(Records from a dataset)
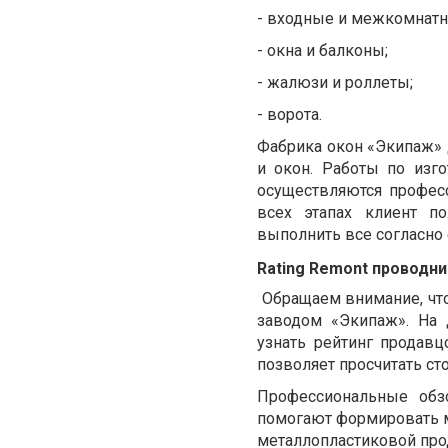
-
входные и межкомнатн
-
окна и балконы;
-
жалюзи и роллеты;
-
ворота.
Фабрика окон «Экипаж» д
и окон. Работы по изг
осуществляются профес
всех этапах клиент п
выполнить все согласно
Rating Remont проводн
Обращаем внимание, что 
заводом «Экипаж». На 
узнать рейтинг продав
позволяет просчитать ст
Профессиональные обзор
помогают формировать м
металлопластиковой про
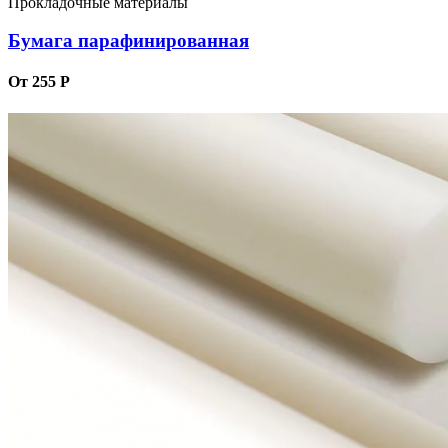
Прокладочные материалы
Бумага парафинированная
От 255 Р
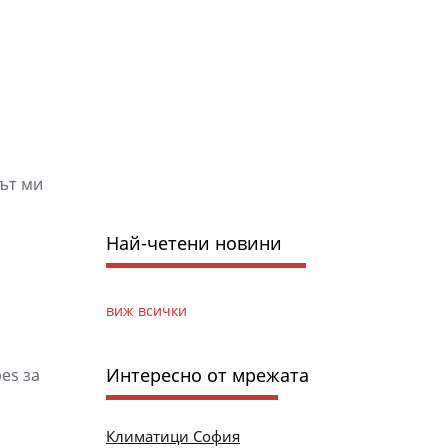
ът ми
Най-четени новини
виж всички
Интересно от мрежата
es за
Климатици София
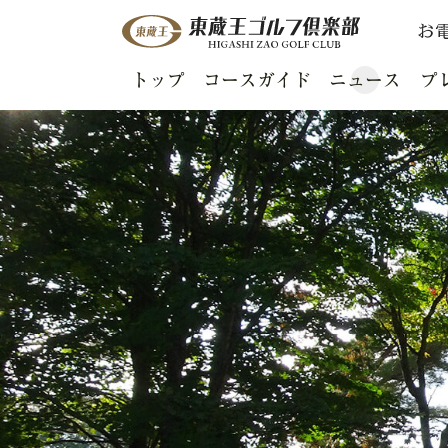
お
トップ
コースガイド
ニュース
プ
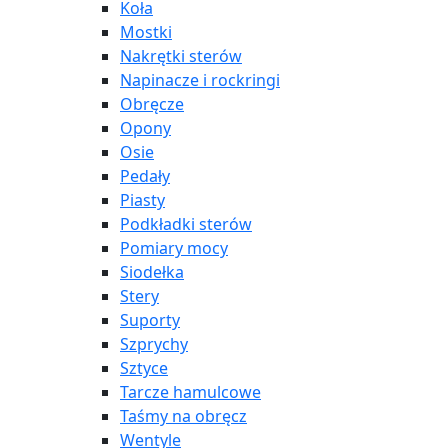
Koła
Mostki
Nakrętki sterów
Napinacze i rockringi
Obręcze
Opony
Osie
Pedały
Piasty
Podkładki sterów
Pomiary mocy
Siodełka
Stery
Suporty
Szprychy
Sztyce
Tarcze hamulcowe
Taśmy na obręcz
Wentyle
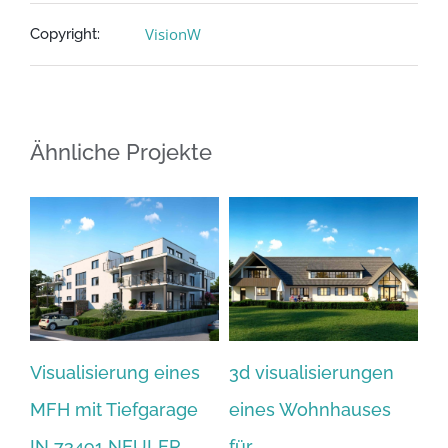
VisionW
Copyright:
Ähnliche Projekte
Visualisierung eines
3d visualisierungen
Vi
MFH mit Tiefgarage
eines Wohnhauses
D
IN 73491 NEULER
für
La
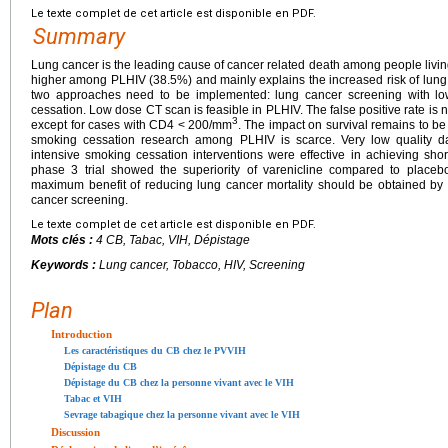
Le texte complet de cet article est disponible en PDF.
Summary
Lung cancer is the leading cause of cancer related death among people livi
higher among PLHIV (38.5%) and mainly explains the increased risk of lung 
two approaches need to be implemented: lung cancer screening with l
cessation. Low dose CT scan is feasible in PLHIV. The false positive rate is n
3
except for cases with CD4 <
200/mm
. The impact on survival remains to b
smoking cessation research among PLHIV is scarce. Very low quality d
intensive smoking cessation interventions were effective in achieving sho
phase 3 trial showed the superiority of varenicline compared to placeb
maximum benefit of reducing lung cancer mortality should be obtained b
cancer screening.
Le texte complet de cet article est disponible en PDF.
Mots clés :
4 CB, Tabac, VIH, Dépistage
Keywords :
Lung cancer, Tobacco, HIV, Screening
Plan
Introduction
Les caractéristiques du CB chez le PVVIH
Dépistage du CB
Dépistage du CB chez la personne vivant avec le VIH
Tabac et VIH
Sevrage tabagique chez la personne vivant avec le VIH
Discussion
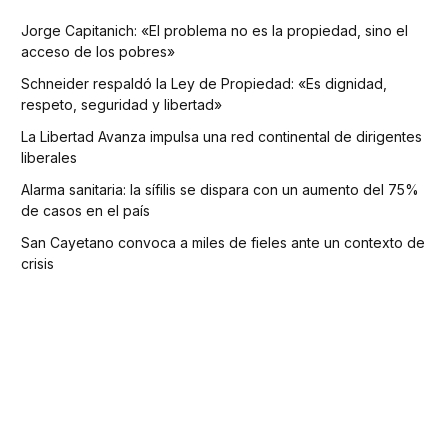
Jorge Capitanich: «El problema no es la propiedad, sino el
acceso de los pobres»
Schneider respaldó la Ley de Propiedad: «Es dignidad,
respeto, seguridad y libertad»
La Libertad Avanza impulsa una red continental de dirigentes
liberales
Alarma sanitaria: la sífilis se dispara con un aumento del 75%
de casos en el país
San Cayetano convoca a miles de fieles ante un contexto de
crisis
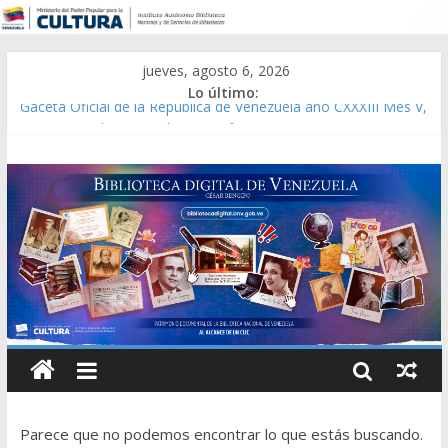
jueves, agosto 6, 2026
Lo último:
Gaceta Oficial de la República de Venezuela año CXXXIII Mes V,
Caracas 09 de marzo de 2006 N° 38.394
Catálogo temático de obras de Modesta Bor
Constitución, leyes y acuerdos expedidos por la Asamblea
Constituyente del Estado Lara en 1881.
Una Parálisis [material gráfico]
Modesta Bor Sánchez [material gráfico]
Parece que no podemos encontrar lo que estás buscando.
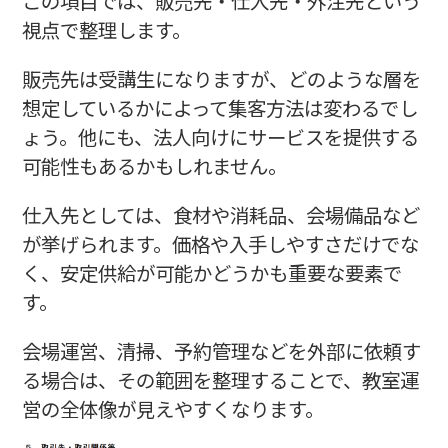
この項目では、販売先・仕入先・外注先という
視点で整理します。
販売先は受講生になりますが、どのような層を
想定しているかによって集客方法は変わるでし
ょう。他にも、法人向けにサービスを提供する
可能性もあるかもしれません。
仕入先としては、食材や消耗品、会場備品など
が挙げられます。価格や入手しやすさだけでな
く、安定供給が可能かどうかも重要な要素で
す。
会場運営、清掃、予約管理などを外部に依頼す
る場合は、その範囲を整理することで、教室運
営の全体像が見えやすくなります。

BRIEF: Scan the data above for the string "avec" and copy each line where it appears.

SOLUTION TO THIS EXERCISE:
Dépistage du CB chez la personne vivant avec le VIH
Sevrage tabagique chez la personne vivant avec le VIH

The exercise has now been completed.